Although it is true that what we know about Barrett Brown is bad enough that
we don't need to go looking further than that. In Rumsfeld's terms: the
unknown unknowns really don't need to become known at this point, because the
known knowns are bad enough.

------
calhoun137
This is a textbook case of extra-legal harassment. There was an excellent
article of this subject in the recent issue of 2600[1], which unfortunately is
not available online, but can be found in any Barnes and Nobles.

When an individual meaningfully opposes the state, they become a target of
extra legal harassment, which includes attacks from outside the legal system,
as well as within it. This includes things such as police raids of your home,
intimidation of friends/family, trumped up charges designed to bring you into
financial ruin, hit pieces in the media, and much more.

For example, $20,000 that was raised for Brown's legal defense from supporters
was confiscated by the courts[2].

The entire purpose of extra legal harassment is to get a person to give up,
and correspondingly, the best way to fight back is to continue doing activism,
and to survive.

In this case, Brown made a major mistake by threatening an FBI agent in a you
tube video.
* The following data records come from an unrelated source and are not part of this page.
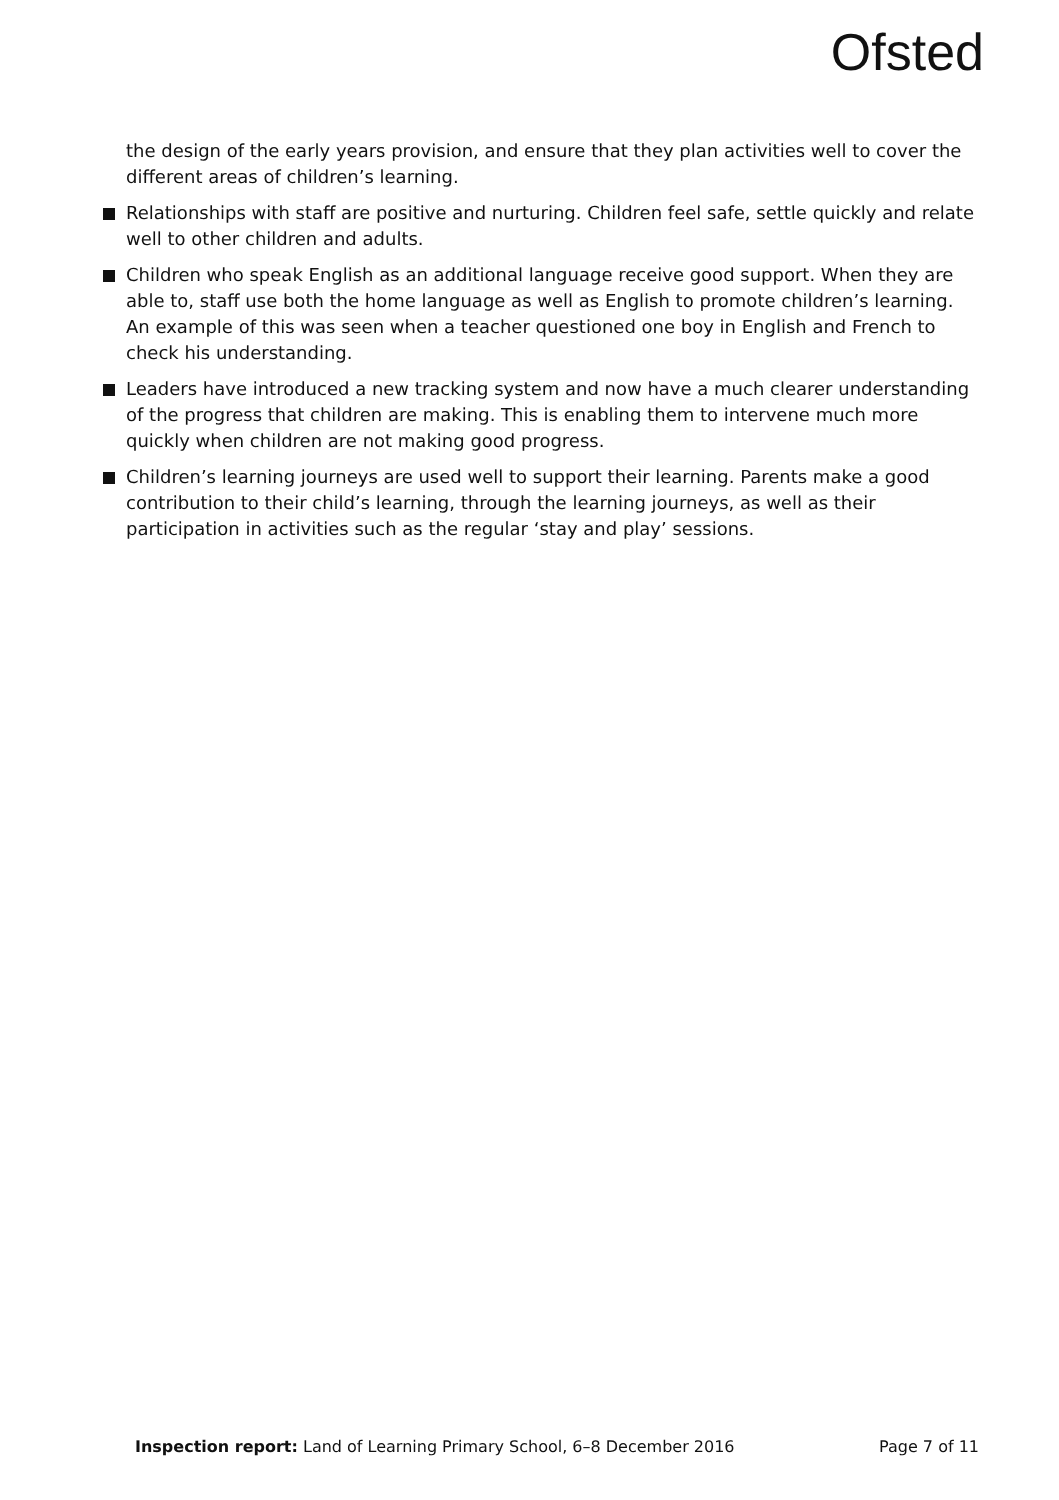Ofsted
the design of the early years provision, and ensure that they plan activities well to cover the different areas of children’s learning.
Relationships with staff are positive and nurturing. Children feel safe, settle quickly and relate well to other children and adults.
Children who speak English as an additional language receive good support. When they are able to, staff use both the home language as well as English to promote children’s learning. An example of this was seen when a teacher questioned one boy in English and French to check his understanding.
Leaders have introduced a new tracking system and now have a much clearer understanding of the progress that children are making. This is enabling them to intervene much more quickly when children are not making good progress.
Children’s learning journeys are used well to support their learning. Parents make a good contribution to their child’s learning, through the learning journeys, as well as their participation in activities such as the regular ‘stay and play’ sessions.
Inspection report: Land of Learning Primary School, 6–8 December 2016 Page 7 of 11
Perhaps if he had been less naive about the inevitable
repercussions of his activism, he would have been better prepared for the
campaign against him and would have known that his primary goal should be to
survive and be able to continue his work, and that the worst mistake he could
make is to give the authorities an excuse to lock him up.

[1]
[http://store.2600.com/spring2013.html](http://store.2600.com/spring2013.html)
[2] [http://frontburner.dmagazine.com/2013/04/18/feds-seize-
barre...](http://frontburner.dmagazine.com/2013/04/18/feds-seize-barrett-
browns-legal-defense-fund/)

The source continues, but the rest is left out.